В поле оказалось чудовищно ветрено, плащ-палатка попыталась завернуться вокруг меня погребальным саваном, капюшон сдернуло с головы. Матерясь и проклиная погоду, мы подкатили тридцатилитровую цилиндрическую канистру к борту, протянули из нее шланг в бак.

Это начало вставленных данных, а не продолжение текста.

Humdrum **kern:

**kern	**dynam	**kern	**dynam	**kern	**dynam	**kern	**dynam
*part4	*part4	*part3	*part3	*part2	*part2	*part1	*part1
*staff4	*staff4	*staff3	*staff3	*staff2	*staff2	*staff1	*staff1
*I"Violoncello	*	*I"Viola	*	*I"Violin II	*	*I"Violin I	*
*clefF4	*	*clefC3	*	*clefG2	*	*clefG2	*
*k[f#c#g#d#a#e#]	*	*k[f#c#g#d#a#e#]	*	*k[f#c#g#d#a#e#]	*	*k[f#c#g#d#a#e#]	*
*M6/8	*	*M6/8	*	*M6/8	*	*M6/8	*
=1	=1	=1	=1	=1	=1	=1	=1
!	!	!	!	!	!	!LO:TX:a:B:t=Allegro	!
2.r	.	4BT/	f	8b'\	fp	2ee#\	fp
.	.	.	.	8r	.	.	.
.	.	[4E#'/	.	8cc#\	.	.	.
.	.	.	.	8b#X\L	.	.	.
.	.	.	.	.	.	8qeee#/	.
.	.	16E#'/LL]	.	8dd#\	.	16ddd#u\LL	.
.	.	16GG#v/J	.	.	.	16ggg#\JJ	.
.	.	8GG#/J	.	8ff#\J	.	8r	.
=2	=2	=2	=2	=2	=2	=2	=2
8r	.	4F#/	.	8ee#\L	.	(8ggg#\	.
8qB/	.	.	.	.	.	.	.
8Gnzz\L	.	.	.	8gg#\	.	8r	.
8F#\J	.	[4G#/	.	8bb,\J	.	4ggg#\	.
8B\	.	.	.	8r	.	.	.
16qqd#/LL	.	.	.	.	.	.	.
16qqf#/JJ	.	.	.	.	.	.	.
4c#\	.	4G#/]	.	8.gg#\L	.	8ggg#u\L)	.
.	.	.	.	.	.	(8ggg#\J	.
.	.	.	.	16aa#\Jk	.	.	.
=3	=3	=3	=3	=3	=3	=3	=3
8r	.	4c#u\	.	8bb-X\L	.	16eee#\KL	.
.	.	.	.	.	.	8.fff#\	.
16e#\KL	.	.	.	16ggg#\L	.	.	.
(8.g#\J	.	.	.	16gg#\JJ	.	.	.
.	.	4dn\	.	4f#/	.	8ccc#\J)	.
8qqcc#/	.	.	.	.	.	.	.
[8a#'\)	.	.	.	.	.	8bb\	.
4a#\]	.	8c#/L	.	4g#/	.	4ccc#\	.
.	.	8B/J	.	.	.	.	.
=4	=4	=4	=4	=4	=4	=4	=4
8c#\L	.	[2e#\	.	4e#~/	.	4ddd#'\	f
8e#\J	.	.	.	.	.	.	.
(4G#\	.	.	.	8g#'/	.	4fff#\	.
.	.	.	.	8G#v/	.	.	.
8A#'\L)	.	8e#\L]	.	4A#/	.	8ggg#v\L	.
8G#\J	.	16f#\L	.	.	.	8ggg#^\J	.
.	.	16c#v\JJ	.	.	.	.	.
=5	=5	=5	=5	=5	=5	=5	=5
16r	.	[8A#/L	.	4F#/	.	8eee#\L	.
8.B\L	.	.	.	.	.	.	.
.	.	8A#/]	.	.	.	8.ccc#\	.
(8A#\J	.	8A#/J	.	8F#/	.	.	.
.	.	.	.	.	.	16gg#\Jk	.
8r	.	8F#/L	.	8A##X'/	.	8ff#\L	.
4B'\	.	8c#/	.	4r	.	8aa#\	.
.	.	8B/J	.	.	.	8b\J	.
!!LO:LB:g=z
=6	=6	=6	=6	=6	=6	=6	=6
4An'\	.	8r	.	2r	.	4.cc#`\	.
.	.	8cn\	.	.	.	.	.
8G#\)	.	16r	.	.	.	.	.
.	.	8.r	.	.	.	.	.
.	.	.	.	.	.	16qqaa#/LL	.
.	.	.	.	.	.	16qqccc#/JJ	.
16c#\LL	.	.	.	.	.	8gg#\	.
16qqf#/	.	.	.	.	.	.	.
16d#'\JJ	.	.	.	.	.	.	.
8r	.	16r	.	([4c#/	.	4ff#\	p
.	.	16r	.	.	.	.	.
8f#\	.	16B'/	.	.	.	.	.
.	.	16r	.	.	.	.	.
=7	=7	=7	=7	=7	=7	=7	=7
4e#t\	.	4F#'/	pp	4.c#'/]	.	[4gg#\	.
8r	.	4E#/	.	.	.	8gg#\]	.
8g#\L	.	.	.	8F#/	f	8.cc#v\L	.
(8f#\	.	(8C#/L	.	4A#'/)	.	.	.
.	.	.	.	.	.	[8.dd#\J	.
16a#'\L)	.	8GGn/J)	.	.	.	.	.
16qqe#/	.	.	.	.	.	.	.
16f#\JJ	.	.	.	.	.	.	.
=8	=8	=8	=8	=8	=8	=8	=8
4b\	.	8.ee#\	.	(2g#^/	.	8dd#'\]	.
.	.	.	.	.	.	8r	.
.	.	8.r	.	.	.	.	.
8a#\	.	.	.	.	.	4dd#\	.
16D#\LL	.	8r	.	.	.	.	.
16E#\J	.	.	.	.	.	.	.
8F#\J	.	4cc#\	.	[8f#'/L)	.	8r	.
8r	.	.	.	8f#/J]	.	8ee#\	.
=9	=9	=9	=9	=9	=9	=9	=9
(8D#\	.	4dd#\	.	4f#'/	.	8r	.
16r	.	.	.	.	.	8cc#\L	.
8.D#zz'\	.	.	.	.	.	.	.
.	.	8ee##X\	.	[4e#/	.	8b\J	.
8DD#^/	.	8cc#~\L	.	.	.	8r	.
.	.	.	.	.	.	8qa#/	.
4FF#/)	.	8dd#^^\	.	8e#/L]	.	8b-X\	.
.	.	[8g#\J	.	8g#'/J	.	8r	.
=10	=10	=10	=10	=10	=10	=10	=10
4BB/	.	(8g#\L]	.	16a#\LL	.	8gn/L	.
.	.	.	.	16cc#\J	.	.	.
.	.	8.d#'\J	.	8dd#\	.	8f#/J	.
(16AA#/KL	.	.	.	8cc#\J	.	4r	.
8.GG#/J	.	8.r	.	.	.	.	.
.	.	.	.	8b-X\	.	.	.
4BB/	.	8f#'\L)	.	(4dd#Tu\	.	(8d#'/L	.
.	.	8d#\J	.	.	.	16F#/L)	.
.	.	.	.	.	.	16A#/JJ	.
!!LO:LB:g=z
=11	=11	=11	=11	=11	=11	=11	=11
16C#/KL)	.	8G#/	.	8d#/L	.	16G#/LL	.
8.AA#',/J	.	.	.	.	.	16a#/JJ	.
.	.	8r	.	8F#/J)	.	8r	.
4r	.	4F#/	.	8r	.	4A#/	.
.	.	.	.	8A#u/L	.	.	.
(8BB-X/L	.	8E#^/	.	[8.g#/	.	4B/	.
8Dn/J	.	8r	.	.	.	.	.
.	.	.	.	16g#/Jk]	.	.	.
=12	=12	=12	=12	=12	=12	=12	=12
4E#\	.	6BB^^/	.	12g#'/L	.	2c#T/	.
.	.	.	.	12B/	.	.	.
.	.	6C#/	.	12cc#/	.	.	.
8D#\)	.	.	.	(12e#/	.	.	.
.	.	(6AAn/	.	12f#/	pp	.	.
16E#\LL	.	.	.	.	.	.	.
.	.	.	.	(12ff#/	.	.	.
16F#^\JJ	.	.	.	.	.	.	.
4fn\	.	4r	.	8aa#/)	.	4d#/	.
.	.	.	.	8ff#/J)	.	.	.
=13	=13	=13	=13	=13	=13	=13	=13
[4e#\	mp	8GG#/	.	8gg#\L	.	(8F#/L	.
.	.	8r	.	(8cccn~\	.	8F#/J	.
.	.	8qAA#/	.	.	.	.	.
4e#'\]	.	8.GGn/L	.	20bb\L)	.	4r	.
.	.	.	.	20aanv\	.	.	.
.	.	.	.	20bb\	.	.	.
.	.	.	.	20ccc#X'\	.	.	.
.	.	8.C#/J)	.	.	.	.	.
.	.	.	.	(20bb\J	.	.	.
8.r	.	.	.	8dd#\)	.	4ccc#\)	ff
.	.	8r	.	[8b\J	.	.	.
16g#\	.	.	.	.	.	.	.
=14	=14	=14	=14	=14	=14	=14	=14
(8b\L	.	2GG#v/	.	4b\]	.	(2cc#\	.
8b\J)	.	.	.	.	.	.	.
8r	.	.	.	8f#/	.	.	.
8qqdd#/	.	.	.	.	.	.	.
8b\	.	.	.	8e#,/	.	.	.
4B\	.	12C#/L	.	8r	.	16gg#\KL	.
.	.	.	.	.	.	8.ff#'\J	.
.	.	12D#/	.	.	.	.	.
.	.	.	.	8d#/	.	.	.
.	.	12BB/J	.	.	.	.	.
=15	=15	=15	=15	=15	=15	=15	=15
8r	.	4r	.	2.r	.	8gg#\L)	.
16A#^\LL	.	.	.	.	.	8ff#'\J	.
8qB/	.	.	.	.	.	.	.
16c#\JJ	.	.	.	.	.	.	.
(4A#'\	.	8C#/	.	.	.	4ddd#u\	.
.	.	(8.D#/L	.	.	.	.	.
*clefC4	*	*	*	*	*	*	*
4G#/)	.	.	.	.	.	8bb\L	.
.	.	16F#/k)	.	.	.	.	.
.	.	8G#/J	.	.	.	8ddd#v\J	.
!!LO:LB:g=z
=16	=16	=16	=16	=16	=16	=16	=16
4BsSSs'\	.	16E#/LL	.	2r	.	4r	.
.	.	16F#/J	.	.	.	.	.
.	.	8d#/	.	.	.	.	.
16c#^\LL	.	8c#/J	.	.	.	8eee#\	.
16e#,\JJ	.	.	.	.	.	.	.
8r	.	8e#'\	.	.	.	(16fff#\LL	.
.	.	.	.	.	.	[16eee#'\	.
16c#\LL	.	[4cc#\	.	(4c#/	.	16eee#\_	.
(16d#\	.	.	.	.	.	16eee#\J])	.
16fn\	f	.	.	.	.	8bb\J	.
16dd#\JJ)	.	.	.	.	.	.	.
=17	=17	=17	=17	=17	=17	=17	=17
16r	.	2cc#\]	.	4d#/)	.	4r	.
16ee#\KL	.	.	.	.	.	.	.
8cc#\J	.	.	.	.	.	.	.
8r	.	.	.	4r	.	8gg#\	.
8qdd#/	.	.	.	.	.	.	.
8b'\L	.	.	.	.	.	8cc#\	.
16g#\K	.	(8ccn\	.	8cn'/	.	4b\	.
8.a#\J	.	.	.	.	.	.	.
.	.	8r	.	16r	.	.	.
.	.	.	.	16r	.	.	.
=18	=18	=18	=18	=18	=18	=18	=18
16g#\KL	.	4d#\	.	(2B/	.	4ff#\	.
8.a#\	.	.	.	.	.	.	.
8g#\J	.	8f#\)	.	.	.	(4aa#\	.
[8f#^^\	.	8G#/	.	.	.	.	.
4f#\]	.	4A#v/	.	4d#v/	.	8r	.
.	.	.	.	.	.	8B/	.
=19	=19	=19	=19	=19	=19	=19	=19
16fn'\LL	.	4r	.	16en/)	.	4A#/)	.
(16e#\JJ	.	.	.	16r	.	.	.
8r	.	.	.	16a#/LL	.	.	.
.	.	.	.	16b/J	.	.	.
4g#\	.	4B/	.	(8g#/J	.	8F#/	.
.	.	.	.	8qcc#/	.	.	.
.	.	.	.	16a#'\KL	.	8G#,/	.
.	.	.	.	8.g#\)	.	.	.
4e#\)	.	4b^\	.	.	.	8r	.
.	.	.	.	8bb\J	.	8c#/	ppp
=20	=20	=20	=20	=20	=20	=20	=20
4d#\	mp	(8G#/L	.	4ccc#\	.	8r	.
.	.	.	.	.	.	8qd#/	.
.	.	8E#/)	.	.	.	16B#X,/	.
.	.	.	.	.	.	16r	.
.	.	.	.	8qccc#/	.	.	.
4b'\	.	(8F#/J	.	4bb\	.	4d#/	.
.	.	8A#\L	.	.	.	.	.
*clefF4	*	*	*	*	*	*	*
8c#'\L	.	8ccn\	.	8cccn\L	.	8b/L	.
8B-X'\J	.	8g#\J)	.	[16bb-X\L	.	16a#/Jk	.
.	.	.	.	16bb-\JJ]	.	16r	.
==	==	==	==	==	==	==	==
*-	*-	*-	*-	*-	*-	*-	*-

Отсосал бензин Федька с помощью большой резиновой груши, лишив меня удовольствия прокомментировать то, как он будет отплевываться от бензина, я именно этого ожидал, а вскоре содержимое канистры перебралось в бак.
— Все, теперь двойная бдительность, — сказал он, когда мы снова забрались в кабину. — Открывай окно, похрен ветер, готовься стрелять во все, что движется. Очки больше не снимай, Тьма близко.
— Понял.
Ехали медленно теперь, вертя головами на триста шестьдесят градусов. Городок Порфирьевск был мал, собрался на небольшом поле между лесом, холмами и железной дорогой. Похоже, что он и существовал при большой узловой станции и гигантском товарном дворе, к которому мы и подкатили.